• Work instructions: Every record needs to be repeated exactly; its pictures do not.

• Input data:
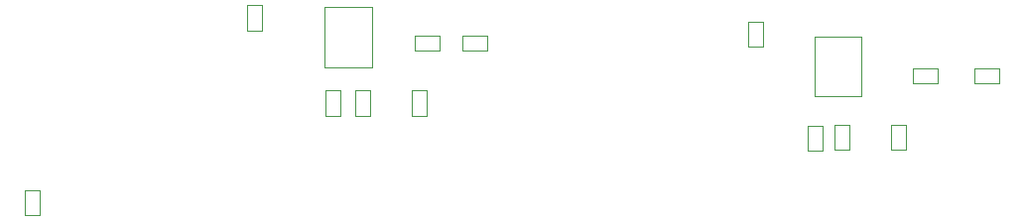
<source format=gbr>
%TF.GenerationSoftware,Altium Limited,Altium Designer,19.1.8 (144)*%
G04 Layer_Color=16711935*
%FSLAX26Y26*%
%MOIN*%
%TF.FileFunction,Other,Mechanical_13*%
%TF.Part,Single*%
G01*
G75*
%TA.AperFunction,NonConductor*%
%ADD44C,0.003937*%
D44*
X2162559Y1089606D02*
X2320039D01*
X2162559D02*
Y1290394D01*
X2320039D01*
Y1089606D02*
Y1290394D01*
X3808583Y989882D02*
X3966063D01*
X3808583D02*
Y1190669D01*
X3966063D01*
Y989882D02*
Y1190669D01*
X1204803Y591260D02*
Y675906D01*
X1155197Y591260D02*
Y675906D01*
X1204803D01*
X1155197Y591260D02*
X1204803D01*
X1900197Y1212677D02*
Y1297323D01*
X1949803Y1212677D02*
Y1297323D01*
X1900197Y1212677D02*
X1949803D01*
X1900197Y1297323D02*
X1949803D01*
X3585197Y1157677D02*
Y1242323D01*
X3634803Y1157677D02*
Y1242323D01*
X3585197Y1157677D02*
X3634803D01*
X3585197Y1242323D02*
X3634803D01*
X3785197Y808425D02*
X3834803D01*
X3785197Y893071D02*
X3834803D01*
X3785197Y808425D02*
Y893071D01*
X3834803Y808425D02*
Y893071D01*
X4428740Y1035197D02*
Y1084803D01*
X4344094Y1035197D02*
Y1084803D01*
Y1035197D02*
X4428740D01*
X4344094Y1084803D02*
X4428740D01*
X2165197Y926260D02*
X2214803D01*
X2165197Y1010906D02*
X2214803D01*
X2165197Y926260D02*
Y1010906D01*
X2214803Y926260D02*
Y1010906D01*
X2455197Y926260D02*
X2504803D01*
X2455197Y1010906D02*
X2504803D01*
X2455197Y926260D02*
Y1010906D01*
X2504803Y926260D02*
Y1010906D01*
X2708740Y1145197D02*
Y1194803D01*
X2624094Y1145197D02*
Y1194803D01*
Y1145197D02*
X2708740D01*
X2624094Y1194803D02*
X2708740D01*
X4065197Y811260D02*
X4114803D01*
X4065197Y895906D02*
X4114803D01*
X4065197Y811260D02*
Y895906D01*
X4114803Y811260D02*
Y895906D01*
X4137677Y1035197D02*
Y1084803D01*
X4222323Y1035197D02*
Y1084803D01*
X4137677D02*
X4222323D01*
X4137677Y1035197D02*
X4222323D01*
X2265197Y1010905D02*
X2314803D01*
X2265197Y926260D02*
X2314803D01*
Y1010905D01*
X2265197Y926260D02*
Y1010905D01*
X2464095Y1145197D02*
Y1194803D01*
X2548740Y1145197D02*
Y1194803D01*
X2464095D02*
X2548740D01*
X2464095Y1145197D02*
X2548740D01*
X3875197Y895905D02*
X3924803D01*
X3875197Y811260D02*
X3924803D01*
Y895905D01*
X3875197Y811260D02*
Y895905D01*
%TF.MD5,7c3721d11dca3c844fc78a3d530fbd04*%
M02*

</source>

• Reply to the exercise:
<source format=gbr>
%TF.GenerationSoftware,Altium Limited,Altium Designer,19.1.8 (144)*%
G04 Layer_Color=16711935*
%FSLAX26Y26*%
%MOIN*%
%TF.FileFunction,Other,Mechanical_13*%
%TF.Part,Single*%
G01*
G75*
%TA.AperFunction,NonConductor*%
%ADD44C,0.003937*%
D44*
X2162559Y1089606D02*
X2320039D01*
X2162559D02*
Y1290394D01*
X2320039D01*
Y1089606D02*
Y1290394D01*
X3808583Y989882D02*
X3966063D01*
X3808583D02*
Y1190669D01*
X3966063D01*
Y989882D02*
Y1190669D01*
X1204803Y591260D02*
Y675906D01*
X1155197Y591260D02*
Y675906D01*
X1204803D01*
X1155197Y591260D02*
X1204803D01*
X1900197Y1212677D02*
Y1297323D01*
X1949803Y1212677D02*
Y1297323D01*
X1900197Y1212677D02*
X1949803D01*
X1900197Y1297323D02*
X1949803D01*
X3585197Y1157677D02*
Y1242323D01*
X3634803Y1157677D02*
Y1242323D01*
X3585197Y1157677D02*
X3634803D01*
X3585197Y1242323D02*
X3634803D01*
X3785197Y808425D02*
X3834803D01*
X3785197Y893071D02*
X3834803D01*
X3785197Y808425D02*
Y893071D01*
X3834803Y808425D02*
Y893071D01*
X4428740Y1035197D02*
Y1084803D01*
X4344094Y1035197D02*
Y1084803D01*
Y1035197D02*
X4428740D01*
X4344094Y1084803D02*
X4428740D01*
X2165197Y926260D02*
X2214803D01*
X2165197Y1010906D02*
X2214803D01*
X2165197Y926260D02*
Y1010906D01*
X2214803Y926260D02*
Y1010906D01*
X2455197Y926260D02*
X2504803D01*
X2455197Y1010906D02*
X2504803D01*
X2455197Y926260D02*
Y1010906D01*
X2504803Y926260D02*
Y1010906D01*
X2708740Y1145197D02*
Y1194803D01*
X2624094Y1145197D02*
Y1194803D01*
Y1145197D02*
X2708740D01*
X2624094Y1194803D02*
X2708740D01*
X4065197Y811260D02*
X4114803D01*
X4065197Y895906D02*
X4114803D01*
X4065197Y811260D02*
Y895906D01*
X4114803Y811260D02*
Y895906D01*
X4137677Y1035197D02*
Y1084803D01*
X4222323Y1035197D02*
Y1084803D01*
X4137677D02*
X4222323D01*
X4137677Y1035197D02*
X4222323D01*
X2265197Y1010905D02*
X2314803D01*
X2265197Y926260D02*
X2314803D01*
Y1010905D01*
X2265197Y926260D02*
Y1010905D01*
X2464095Y1145197D02*
Y1194803D01*
X2548740Y1145197D02*
Y1194803D01*
X2464095D02*
X2548740D01*
X2464095Y1145197D02*
X2548740D01*
X3875197Y895905D02*
X3924803D01*
X3875197Y811260D02*
X3924803D01*
Y895905D01*
X3875197Y811260D02*
Y895905D01*
%TF.MD5,7c3721d11dca3c844fc78a3d530fbd04*%
M02*

</source>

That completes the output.